PASSAGE:
▽
After 26 Years, Extended Day Care Is a Way of Life
By Gretchen R. Crowe
HERALD Staff Writer
(From the Issue of 10/12/06)
Cathy Tyskowski has three grown sons, but for 26 years she has been
raising hundreds of children. Tyskowski, a parishioner at the Cathedral
of St. Thomas More in Arlington, founded the diocese’s first
extended day program at St. Thomas More Cathedral School in the early
1980s. Now, according to the Office of Catholic Schools, there are
35 programs.
Growing up in a military family, Tyskowski lived in the eastern United
States, Europe and the Middle East before settling in Northern Virginia
with her childhood sweetheart, now a retired employee of the Drug
Enforcement Agency.
The school’s extended day program began unofficially when Tyskowski,
who has a degree in early childhood education and who was a regular
volunteer at the school that her boys attended, helped families with
after-school carpooling.
△
PROVIDED INFORMATION:
▽
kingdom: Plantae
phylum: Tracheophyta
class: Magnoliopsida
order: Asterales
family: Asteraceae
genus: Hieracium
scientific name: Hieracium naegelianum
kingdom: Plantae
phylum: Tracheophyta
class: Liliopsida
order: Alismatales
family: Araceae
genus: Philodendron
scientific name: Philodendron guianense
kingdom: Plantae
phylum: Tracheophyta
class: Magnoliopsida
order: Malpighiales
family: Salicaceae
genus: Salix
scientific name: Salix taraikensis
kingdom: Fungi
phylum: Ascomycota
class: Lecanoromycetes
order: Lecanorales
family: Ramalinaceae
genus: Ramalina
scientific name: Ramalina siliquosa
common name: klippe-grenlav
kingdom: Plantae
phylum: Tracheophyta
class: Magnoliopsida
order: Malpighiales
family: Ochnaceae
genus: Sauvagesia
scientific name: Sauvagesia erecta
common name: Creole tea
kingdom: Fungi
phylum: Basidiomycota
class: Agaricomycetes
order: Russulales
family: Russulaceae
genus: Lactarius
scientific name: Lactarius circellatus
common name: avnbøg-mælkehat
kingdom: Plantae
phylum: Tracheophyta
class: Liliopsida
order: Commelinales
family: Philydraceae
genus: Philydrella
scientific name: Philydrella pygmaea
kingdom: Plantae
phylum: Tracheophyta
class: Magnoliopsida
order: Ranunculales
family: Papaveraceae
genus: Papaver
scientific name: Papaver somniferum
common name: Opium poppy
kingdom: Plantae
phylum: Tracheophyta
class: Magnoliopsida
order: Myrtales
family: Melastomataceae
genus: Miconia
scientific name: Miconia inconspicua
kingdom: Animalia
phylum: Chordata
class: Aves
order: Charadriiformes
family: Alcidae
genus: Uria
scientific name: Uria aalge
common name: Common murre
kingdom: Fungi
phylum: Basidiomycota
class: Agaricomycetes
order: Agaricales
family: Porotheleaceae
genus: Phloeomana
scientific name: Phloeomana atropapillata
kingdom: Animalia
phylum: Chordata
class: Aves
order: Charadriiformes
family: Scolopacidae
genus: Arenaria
△
WORK INSTRUCTIONS: Copy out the passage on the extended day program from "Growing up in" up to and including "after-school carpooling.".

THE RESPONSE:
Growing up in a military family, Tyskowski lived in the eastern United
States, Europe and the Middle East before settling in Northern Virginia
with her childhood sweetheart, now a retired employee of the Drug
Enforcement Agency.
The school’s extended day program began unofficially when Tyskowski,
who has a degree in early childhood education and who was a regular
volunteer at the school that her boys attended, helped families with
after-school carpooling.